In a phone call recording that Kenworthy shared with DCist, her boyfriend—who declined to be named in this story for fear of consequences as he attempts to be released—said that officers are continuously bringing new people into his cell block and they’re all packed “in here like sardines.”
The emergency legislation passed by the D.C. Council last week gives the DOC discretion to immediately release anyone sentenced on a misdemeanor charge. Kenworthy says she wants that discretion to be applied to as many people as possible, including her boyfriend, who is incarcerated on a series of misdemeanor charges.
On Thursday night, the Public Defender Service filed a motion asking a judge to order the release of all inmates sentenced on a misdemeanor charge. There are currently 94 people sentenced on a misdemeanor charge housed in the D.C. Jail facilities, per the filing.
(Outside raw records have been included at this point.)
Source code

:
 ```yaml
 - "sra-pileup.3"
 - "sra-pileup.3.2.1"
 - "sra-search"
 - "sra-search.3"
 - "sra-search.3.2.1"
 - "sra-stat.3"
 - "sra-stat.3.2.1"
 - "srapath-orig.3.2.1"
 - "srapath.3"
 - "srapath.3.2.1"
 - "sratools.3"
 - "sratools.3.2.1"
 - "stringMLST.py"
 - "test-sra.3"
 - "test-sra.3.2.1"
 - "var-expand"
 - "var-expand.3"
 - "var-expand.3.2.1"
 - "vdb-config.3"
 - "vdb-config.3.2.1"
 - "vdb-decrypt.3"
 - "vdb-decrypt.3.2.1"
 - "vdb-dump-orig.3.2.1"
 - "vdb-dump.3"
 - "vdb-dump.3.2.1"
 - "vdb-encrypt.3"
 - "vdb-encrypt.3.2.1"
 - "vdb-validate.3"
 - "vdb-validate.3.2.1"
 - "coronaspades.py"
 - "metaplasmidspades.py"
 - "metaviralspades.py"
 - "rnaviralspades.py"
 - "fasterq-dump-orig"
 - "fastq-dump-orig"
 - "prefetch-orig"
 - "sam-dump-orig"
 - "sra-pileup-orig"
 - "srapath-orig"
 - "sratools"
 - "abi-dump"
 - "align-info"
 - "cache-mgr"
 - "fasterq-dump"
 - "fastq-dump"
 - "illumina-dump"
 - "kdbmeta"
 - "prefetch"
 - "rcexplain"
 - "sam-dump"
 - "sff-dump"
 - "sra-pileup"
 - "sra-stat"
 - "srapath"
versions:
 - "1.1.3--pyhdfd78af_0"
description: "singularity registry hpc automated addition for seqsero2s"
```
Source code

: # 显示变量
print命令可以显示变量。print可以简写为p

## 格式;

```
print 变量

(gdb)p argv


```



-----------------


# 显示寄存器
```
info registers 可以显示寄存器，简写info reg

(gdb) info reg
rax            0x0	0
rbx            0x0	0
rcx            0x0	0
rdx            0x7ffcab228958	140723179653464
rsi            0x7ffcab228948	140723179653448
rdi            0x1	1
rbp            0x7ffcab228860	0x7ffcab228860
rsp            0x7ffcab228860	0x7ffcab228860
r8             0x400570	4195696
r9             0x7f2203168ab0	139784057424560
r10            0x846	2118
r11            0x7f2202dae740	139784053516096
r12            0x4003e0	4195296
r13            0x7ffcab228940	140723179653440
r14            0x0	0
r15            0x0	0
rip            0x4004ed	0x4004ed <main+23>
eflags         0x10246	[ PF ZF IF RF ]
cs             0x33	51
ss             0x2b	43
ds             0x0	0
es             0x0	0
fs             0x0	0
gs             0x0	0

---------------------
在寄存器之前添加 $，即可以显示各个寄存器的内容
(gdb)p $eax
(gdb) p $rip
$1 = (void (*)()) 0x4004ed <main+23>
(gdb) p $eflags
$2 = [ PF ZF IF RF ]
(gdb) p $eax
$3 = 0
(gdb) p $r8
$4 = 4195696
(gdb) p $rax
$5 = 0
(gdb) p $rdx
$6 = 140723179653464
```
The courts and DOC are not the only obstacle to getting more people out of the jail, according to defense attorney Rebecca Vogel, who works with the Criminal Justice Act panel. In fact, she says she has noticed that “the courts are really considering the public safety aspect in sending someone to jail pretrial.”
Her largest worry has been the U.S. Parole Commission, which she says has continued incarcerating people for technical parole violations like missing meetings with their parole officer.
As pressure has mounted on the commission during the pandemic, it has agreed to stop issuing warrants for technical parole violations, unless the person is “in loss of contact status” or has violated terms related to a sex offender charge, reports Washington City Paper. Vogel believes these guidelines do not go far enough, especially if someone can be considered “in loss of contact status” for missed meetings with their parole officer.
She says she knows of a 61-year-old man with chronic illnesses who was sentenced on Wednesday to 13 months in jail for missing several consecutive meetings with his parole officer.
The problem is exacerbated, Vogel says, by the fact that D.C. does not have control over its own parole board—it’s a federal body not accountable to any local authorities. “Every single person in D.C. could disapprove of how the parole commission is handling this and we would have no power at this point to change anything they’re doing,” she says.
Kenworthy’s boyfriend is scheduled for release in three months, she says, but she’s hoping that he’s released early. They’re both worried about him being in the jail, though he is relatively young—42—because he has asthma.
For working in the D.C. Jail kitchen, Kenworthy’s boyfriend has been given an increased number of “good time” days, or days cut off his sentence for good behavior, she says.
“He might be released 18 days earlier,” she says. “But the crisis is now.”